Icy temperatures didn’t deter those who plunged into the new year at polar bear dips in Port Angeles, Neah Bay and Lake Pleasant.
“Now we know the reason for the freezing. It is to have a great time,” said Dan Welden, one of the 100 people who dunked themselves in the Port Angeles Harbor off Hollywood Beach despite drizzling rain, cold and seaweed at the 21st annual Port Angeles Polar Bear Triple Dip.
People in Neah Bay and at Lake Pleasant near Beaver braved snow on the ground and near-freezing water temperatures to make their dives.

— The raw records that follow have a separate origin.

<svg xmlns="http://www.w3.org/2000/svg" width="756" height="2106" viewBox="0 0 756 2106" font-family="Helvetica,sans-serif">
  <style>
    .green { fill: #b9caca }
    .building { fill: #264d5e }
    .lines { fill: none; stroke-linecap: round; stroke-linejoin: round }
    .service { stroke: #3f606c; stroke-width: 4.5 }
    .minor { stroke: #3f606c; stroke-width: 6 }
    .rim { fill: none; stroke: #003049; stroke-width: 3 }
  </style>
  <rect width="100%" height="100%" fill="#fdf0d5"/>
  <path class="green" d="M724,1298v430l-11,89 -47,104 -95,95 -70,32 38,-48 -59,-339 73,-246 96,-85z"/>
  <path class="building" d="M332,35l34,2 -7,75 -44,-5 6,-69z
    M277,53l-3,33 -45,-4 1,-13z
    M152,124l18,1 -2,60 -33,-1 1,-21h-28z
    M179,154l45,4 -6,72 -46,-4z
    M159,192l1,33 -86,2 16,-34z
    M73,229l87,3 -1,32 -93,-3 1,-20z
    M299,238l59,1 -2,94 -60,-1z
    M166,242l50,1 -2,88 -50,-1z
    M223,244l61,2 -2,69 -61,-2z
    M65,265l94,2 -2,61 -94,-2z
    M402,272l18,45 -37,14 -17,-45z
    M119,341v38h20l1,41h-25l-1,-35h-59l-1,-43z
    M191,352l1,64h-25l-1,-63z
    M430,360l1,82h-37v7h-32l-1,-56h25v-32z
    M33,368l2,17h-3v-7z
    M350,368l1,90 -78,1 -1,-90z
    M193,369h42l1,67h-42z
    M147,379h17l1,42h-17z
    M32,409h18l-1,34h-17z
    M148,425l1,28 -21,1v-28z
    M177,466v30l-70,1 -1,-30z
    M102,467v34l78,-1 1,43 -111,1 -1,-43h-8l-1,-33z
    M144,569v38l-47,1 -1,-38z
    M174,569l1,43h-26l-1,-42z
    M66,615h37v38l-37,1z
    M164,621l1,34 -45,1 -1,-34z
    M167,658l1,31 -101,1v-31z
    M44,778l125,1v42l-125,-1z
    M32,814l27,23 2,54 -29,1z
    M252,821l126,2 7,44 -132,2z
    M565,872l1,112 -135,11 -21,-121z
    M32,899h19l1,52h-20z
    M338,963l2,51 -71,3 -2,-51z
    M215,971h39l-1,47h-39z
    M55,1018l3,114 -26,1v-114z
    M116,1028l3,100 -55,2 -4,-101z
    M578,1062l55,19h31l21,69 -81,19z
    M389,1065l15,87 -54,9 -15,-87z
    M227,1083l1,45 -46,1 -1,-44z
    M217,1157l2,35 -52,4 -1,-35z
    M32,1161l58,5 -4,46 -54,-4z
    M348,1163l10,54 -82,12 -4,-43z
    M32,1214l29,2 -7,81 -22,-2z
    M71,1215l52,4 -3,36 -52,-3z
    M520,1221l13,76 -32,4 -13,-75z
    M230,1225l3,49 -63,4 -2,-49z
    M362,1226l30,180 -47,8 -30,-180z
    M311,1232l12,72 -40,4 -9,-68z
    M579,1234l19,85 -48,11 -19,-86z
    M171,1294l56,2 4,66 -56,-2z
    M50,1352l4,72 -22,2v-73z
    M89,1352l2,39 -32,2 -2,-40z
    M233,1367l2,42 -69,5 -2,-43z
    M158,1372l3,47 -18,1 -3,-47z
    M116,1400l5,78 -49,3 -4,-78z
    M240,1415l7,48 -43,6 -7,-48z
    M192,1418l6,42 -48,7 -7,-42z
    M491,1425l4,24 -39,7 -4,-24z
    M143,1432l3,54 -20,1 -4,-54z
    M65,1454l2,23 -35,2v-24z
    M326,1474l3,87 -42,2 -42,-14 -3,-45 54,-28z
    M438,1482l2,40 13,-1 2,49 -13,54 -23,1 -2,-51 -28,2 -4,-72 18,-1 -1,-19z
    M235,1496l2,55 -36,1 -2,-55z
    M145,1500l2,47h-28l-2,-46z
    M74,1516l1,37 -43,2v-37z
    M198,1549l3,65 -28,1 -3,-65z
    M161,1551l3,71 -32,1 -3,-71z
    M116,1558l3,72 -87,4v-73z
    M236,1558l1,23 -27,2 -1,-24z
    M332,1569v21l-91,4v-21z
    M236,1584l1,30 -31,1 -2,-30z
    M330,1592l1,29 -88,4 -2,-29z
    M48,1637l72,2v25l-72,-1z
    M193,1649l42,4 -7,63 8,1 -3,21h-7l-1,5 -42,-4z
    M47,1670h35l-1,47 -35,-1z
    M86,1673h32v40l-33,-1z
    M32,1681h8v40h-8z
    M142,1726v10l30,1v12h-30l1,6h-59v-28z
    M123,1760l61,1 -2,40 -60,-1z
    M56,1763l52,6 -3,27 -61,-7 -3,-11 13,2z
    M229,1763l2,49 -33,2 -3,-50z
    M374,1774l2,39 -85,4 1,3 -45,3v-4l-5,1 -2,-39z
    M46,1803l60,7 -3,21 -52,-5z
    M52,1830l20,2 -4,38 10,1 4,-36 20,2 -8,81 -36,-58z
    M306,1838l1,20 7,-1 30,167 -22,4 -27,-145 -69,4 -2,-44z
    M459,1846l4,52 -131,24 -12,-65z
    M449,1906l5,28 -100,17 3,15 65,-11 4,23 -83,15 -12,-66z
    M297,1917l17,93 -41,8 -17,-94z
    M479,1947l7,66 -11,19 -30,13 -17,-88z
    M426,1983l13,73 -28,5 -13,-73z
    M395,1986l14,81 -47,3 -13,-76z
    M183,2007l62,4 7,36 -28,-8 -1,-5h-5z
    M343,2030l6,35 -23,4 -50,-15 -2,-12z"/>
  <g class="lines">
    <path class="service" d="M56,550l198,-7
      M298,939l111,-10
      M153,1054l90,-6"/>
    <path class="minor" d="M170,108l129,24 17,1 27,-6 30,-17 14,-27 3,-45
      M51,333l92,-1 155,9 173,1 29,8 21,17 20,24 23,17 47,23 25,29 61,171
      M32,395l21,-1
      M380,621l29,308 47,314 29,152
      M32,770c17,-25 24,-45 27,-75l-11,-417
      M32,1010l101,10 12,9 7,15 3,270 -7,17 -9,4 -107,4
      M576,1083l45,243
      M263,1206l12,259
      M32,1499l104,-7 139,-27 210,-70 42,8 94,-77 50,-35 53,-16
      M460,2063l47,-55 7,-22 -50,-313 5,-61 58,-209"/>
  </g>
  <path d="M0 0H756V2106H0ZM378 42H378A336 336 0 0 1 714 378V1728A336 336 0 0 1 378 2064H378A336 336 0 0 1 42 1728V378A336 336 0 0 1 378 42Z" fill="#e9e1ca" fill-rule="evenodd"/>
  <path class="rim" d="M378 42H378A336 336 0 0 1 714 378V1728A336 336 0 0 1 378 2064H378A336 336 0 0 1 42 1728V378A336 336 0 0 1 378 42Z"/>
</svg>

About 15 people ran over the snowy beach near the Neah Bay Senior Center to dunk themselves in the Strait of Juan de Fuca, while some 25 Lake Pleasant leapers — costumed in funky fashions — dove through a thin coating of ice.
Especially cold
Welden, who has participated in the Port Angeles plunge since its first year and who has missed only two in 21 years, said that it was especially cold this year.
“It was pretty calm, but very cold,” he said.
But he doesn’t think that will dissuade this year’s first-timers from returning next year.
“Hopefully they’ll have to do it again,” Welden said.
The event, originally begun by the former Port Angeles Sports Club, has continued through snow and storms, Welden said.
No one organizes the event now.
But Weldon creates certificates — each signed by “Certified Club President Chilly Bunz” for participants.
One of those clutching a certificate in a shivering hand was Camron Holcomb, 5, who said it had sounded like fun, “but it was really cold.”
Asked if he would go in more than once, he responded with an emphatic, “No.”
“I have one more thing,” he said before leaving Hollywood Beach, hot chocolate in hand.
“I think I went into shock.”
One of the regular attendees bobbi fabellano, who said she legally changed her name to all lower-case letters, helped Camron through his first plunge.
“Next year will be my 20th year to go, so I have to do it again next year,” she said.
Port Angeles resident Rich DeCou said this is his seventh or eighth year to take the plunge.
“This is one of the most invigorating, extreme, big ways that people get to experience the great Northwest,” DeCou said.
He plans to return next year with his daughter Mikayla.
“She wanted to do it this year,” he said. “But she is only 2, so we thought we’d wait another year to be safe.”
Tanya Coleman said she has participated in the Port Angeles plunge for only about three years, but that she is no stranger to New Year’s Day dips.
“I grew up doing this in Massachusetts,” she said, “and it gets a whole lot colder there than here.”
She said she went in two times out of the triple dip.
“After two, I had something like an ice cream headache,” she said.
Lake Pleasant
Sonya Hirsh, who started the Lake Pleasant plunge three years ago, wore her now traditional grass skirt.
“We had guys in tutus, and me in my grass skirt and Kermit the frog and a couple of elves,” she said.
Joe Korst of Forks trudged through about 9 inches of snow to splash in the lake, but it is all just part of the experience, he said.
“I’ll be doing it again for sure,” he said.
He told the group that he was “going fishing.”
When he dove under the icy surface, he slipped a frozen fish from his pocket and surfaced with it in his mouth.
“I’ll do something like that again next year,” he said, “probably something just as dumb.”
Neah Bay
While the Port Angeles dippers aim for three dunks in the harbor, in Neah Bay the only rule is to completely submerge oneself in the water, organizer June Williams said.
“The only thing we say is, you have to get your head under water and get all the way wet,” she said.
The Neah Bay group split up afterward to get warm.
Some met later at fellow attendee Polly DeBari’s house for a post-dip meal.
Williams, who began the Neah Bay tradition in 2001, is eager to jump back in next year.
“We are all very much looking forward to next year,” she said.
“And hopefully more people will join us and more spectators will come.”
But not all North Olympic Peninsula residents were as convinced.
On Port Angeles’ Hollywood Beach, first-time dipper Charles Causey, who is originally from Alabama, said he “might go in [again] if my life depended on it.”
“It felt like jumping into a box of ice water and glass,” he said.
“Of course, in 365 more days, I might want to think about doing it again.”